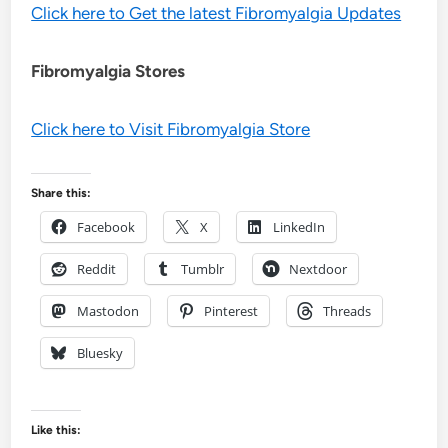
Click here to Get the latest Fibromyalgia Updates
Fibromyalgia Stores
Click here to Visit Fibromyalgia Store
Share this:
Facebook
X
LinkedIn
Reddit
Tumblr
Nextdoor
Mastodon
Pinterest
Threads
Bluesky
Like this:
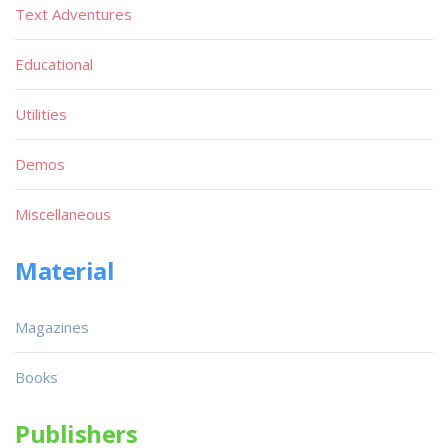
Text Adventures
Educational
Utilities
Demos
Miscellaneous
Material
Magazines
Books
Publishers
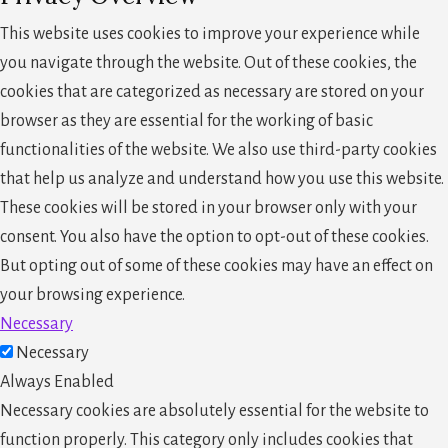
This website uses cookies to improve your experience while
you navigate through the website. Out of these cookies, the
cookies that are categorized as necessary are stored on your
browser as they are essential for the working of basic
functionalities of the website. We also use third-party cookies
that help us analyze and understand how you use this website.
These cookies will be stored in your browser only with your
consent. You also have the option to opt-out of these cookies.
But opting out of some of these cookies may have an effect on
your browsing experience.
Necessary
Necessary
Always Enabled
Necessary cookies are absolutely essential for the website to
function properly. This category only includes cookies that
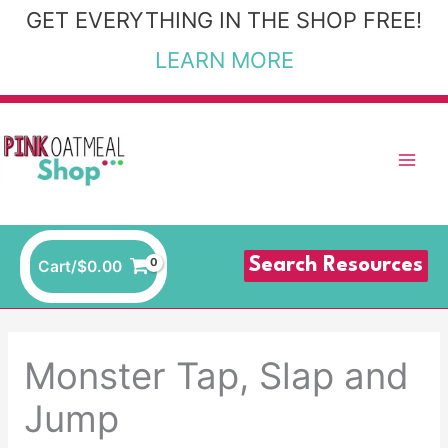
Skip
GET EVERYTHING IN THE SHOP FREE!
to
LEARN MORE
content
Search Resources
Cart/
$
0.00
Monster Tap, Slap and
Jump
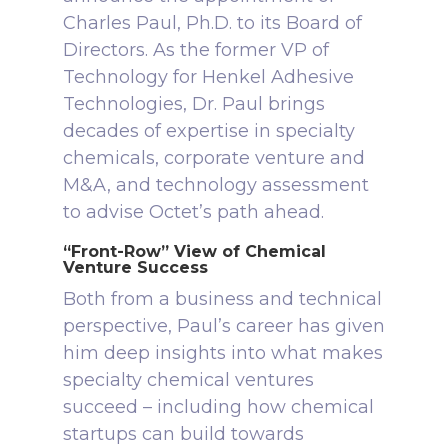
Charles Paul, Ph.D. to its Board of
Directors. As the former VP of
Technology for Henkel Adhesive
Technologies, Dr. Paul brings
decades of expertise in specialty
chemicals, corporate venture and
M&A, and technology assessment
to advise Octet’s path ahead.
“Front-Row” View of Chemical
Venture Success
Both from a business and technical
perspective, Paul’s career has given
him deep insights into what makes
specialty chemical ventures
succeed – including how chemical
startups can build towards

◆ WHAT THE TASK ASKS ◆
Only one stretch of the data above is needed. Restate it word for word, from the line containing "These cookies will" through the line containing "Necessary cookies are", both ends included.

◆ REPLY ◆
These cookies will be stored in your browser only with your
consent. You also have the option to opt-out of these cookies.
But opting out of some of these cookies may have an effect on
your browsing experience.
Necessary
Necessary
Always Enabled
Necessary cookies are absolutely essential for the website to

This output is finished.